__Excerpted passage__.
------------------------------------------------------------

Low Carbon Investment An Inconvenient Loot

From The Guardian, Chris Huhne on news that the Conservative manifesto promise of a Green Investment Bank may end up being a mere fund:
“Fiscal credibility is key. But we also have to decarbonise the economy. Governments by definition do not have one objective. We are able to walk and chew gum at the same time. Therefore we are able to have low carbon investment and fiscal credibility. That is what we have to combine and that is what we’re going to do.”

I would much rather that our Environment Minister, fresh from another disappointing round of talks in Cancun, would say that decarbonising the economy is key but fiscal credibility is also necessary.

I like that phrase ‘low carbon investment’ and its double meaning though. Is Chris saying that the Government is investing non-specific amounts in low carbon solutions or is he saying that the carbon fighting investment itself is “low”? Both could be true and both appear to be applicable. Is Chris Huhne backpedalling because he needs to find an inconvenient loot?

It is the procrastination from really addressing Climate Change and coming up with radical, overdue solutions that concerns and baffles me. Public habits remain the same save for some token recycling when we can be bothered, many windows remain single-glazed and community-based heating solutions remain a distant prospect. I do hope that the trappings of Government office haven’t resulted in the Environment Minister taking his eye off his objectives but when Chris says that it is fiscal credibility that is key rather than the urgent need to act on emissions and then goes on to compare the greatest threat to humanity as ‘chewing gum’, well, I wonder.

A Green Investment Bank is absolutely the correct way to go about funding the huge investment required for environmental and sustainable solutions as it will allow a focussed objective that commercial and corporate institutions do not hold beyond maximising a return for their shareholders.

Money doesn’t grow on trees of course but with electricity charges (and taxable profits) moving sky high again, petrol prices (and taxes) reaching new peaks and popular domestic air travel overripe for a levy, then there is scope for direct taxation being used to fund the solutions that will save us money in the long term, including a Green Investment Bank. This is not to mention that most Green projects represent a good return on private investment anyway.

The message for the supposed ‘Greenest Government Ever’ is – don’t write green cheques that you can’t cash. It remains to be seen whether a Green fund will result in real low carbon investment or just low ‘low carbon investment’. So far it doesn’t look good.

Unicameralism Rules OK

There are two groups, not entirely mutually exclusive, who are desperately trying to ensure that the UK clings on to two relics of a bygone age – the First Past the Post Westminster voting system and the House of Lords. When defended in isolation, the arguments can sound persuasive but when defended together, it becomes increasingly clear that each entity could quite easily cancel each other out and the country wouldn’t miss them. Quite the contrary.

James talked in his last post of the four different groups competing in the AV referendum but I would like to suggest a fifth – those who would vote against First Past the Post in order to assist in doing away with the House of Lords.

The most common defence of the House of Lords is that there is nothing cheaper to take its place. Those who claim this are wrong. Having nothing in its place is considerably cheaper, 100% cheaper in fact.

------------------------------------------------------------

__Recorded information__.
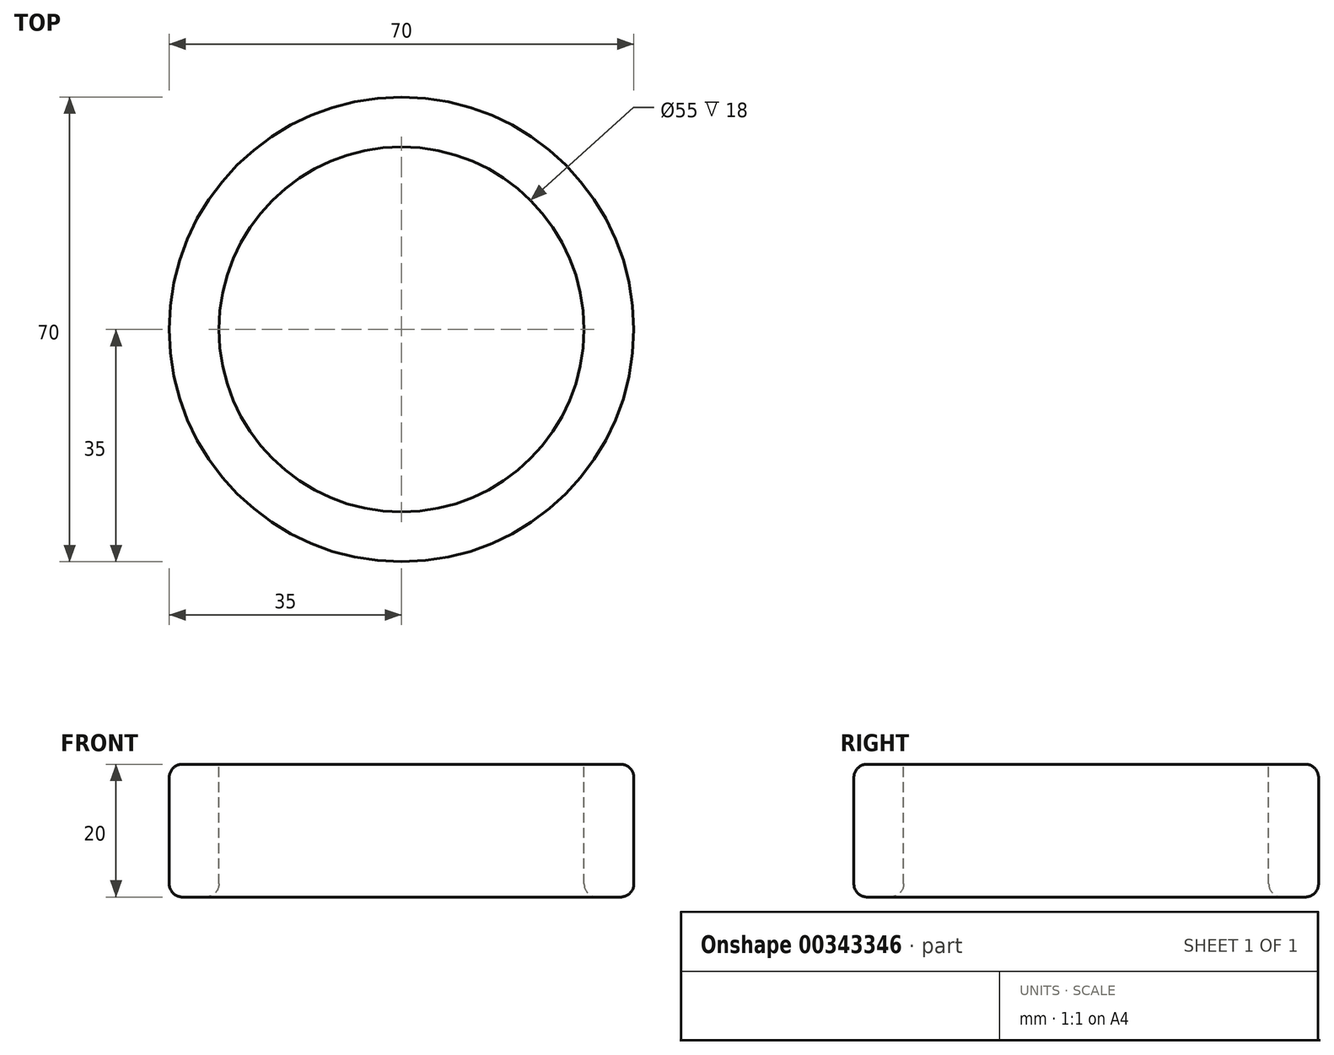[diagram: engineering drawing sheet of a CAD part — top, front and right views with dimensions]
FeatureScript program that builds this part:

------------------------------------------------------------

__Work to complete__.
(a) From the blog text, list the charges or activities the writer says could be taxed to pay for green solutions.
(b) According to the blog text, what is the most common defense of the House of Lords?
(c) Write out the part of the blog text that starts at the words "Money doesn’t grow" and ends after "private investment anyway.".

__Answers to the problems__.
(a)
- Electricity charges (and taxable profits)
- Petrol prices (and taxes)
- Popular domestic air travel

(b) That there is nothing cheaper to take its place.

(c)
Money doesn’t grow on trees of course but with electricity charges (and taxable profits) moving sky high again, petrol prices (and taxes) reaching new peaks and popular domestic air travel overripe for a levy, then there is scope for direct taxation being used to fund the solutions that will save us money in the long term, including a Green Investment Bank. This is not to mention that most Green projects represent a good return on private investment anyway.